Sunday, December 26, 2010

Time to Party Like It's 1999?

I saw in the Financial Times the other day that the market value of companies like Facebook and Twitter have soared in the last few months.

Based on transactions in the private market (since the company is not publicly traded), the value of Facebook has jumped by almost +50% since the summer. Facebook is now apparently valued at $41 billion, even though its total revenue for the past year was around $2 billion.

Now, I am a huge fan (and believer) in the future potential of social media, but reading stories like this give me a gnawing feeling that I've seen this movie before. Remember 1999, when technology stocks were all the rage? Cisco was even supposed to become the first company worth $1 trillion (today the company is worth about 2/3 less than it was valued 10 years ago).

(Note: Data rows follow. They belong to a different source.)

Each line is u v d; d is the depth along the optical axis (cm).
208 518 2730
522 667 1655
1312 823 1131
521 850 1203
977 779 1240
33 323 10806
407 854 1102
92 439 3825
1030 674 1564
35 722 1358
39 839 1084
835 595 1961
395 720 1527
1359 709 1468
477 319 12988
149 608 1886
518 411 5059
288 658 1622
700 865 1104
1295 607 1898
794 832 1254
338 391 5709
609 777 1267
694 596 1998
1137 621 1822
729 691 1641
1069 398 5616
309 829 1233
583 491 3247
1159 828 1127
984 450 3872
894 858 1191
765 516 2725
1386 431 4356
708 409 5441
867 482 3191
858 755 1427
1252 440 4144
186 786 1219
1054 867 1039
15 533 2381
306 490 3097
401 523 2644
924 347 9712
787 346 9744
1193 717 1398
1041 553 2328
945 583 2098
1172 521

I hope we're not going down this path again, but there seems to be an awful lot of optimism about stocks among the Wall Street community (even though Main Street does not share these same sentiments). Valuations are much more reasonable than 1999, of course, so perhaps the market will be OK, but with the S&P up +20% since early September (thank you Ben Bernanke and QE2) we could be setting ourselves up for a more rocky year in 2011 than many are anticipating.

There was an article in this morning's New York Times talking about this growing optimism; here's an excerpt from Paul Lim's column:

INDEED, some market strategists worry that investor optimism itself may be a headwind to another strong year for the market. Consider how stocks performed in other recent periods of optimism. In October 2007, a survey by the American Association of Individual Investors found that 55 percent of investors were bullish; in the 12 months that followed, the S.& P. 500 fell 37 percent. Similarly, in March 2000, investor bullishness reached 66 percent. And a year after the fact, stocks were down 25 percent.

It just goes to show that by the time the market thoroughly convinces investors to be optimistic, most of the good news is already behind us.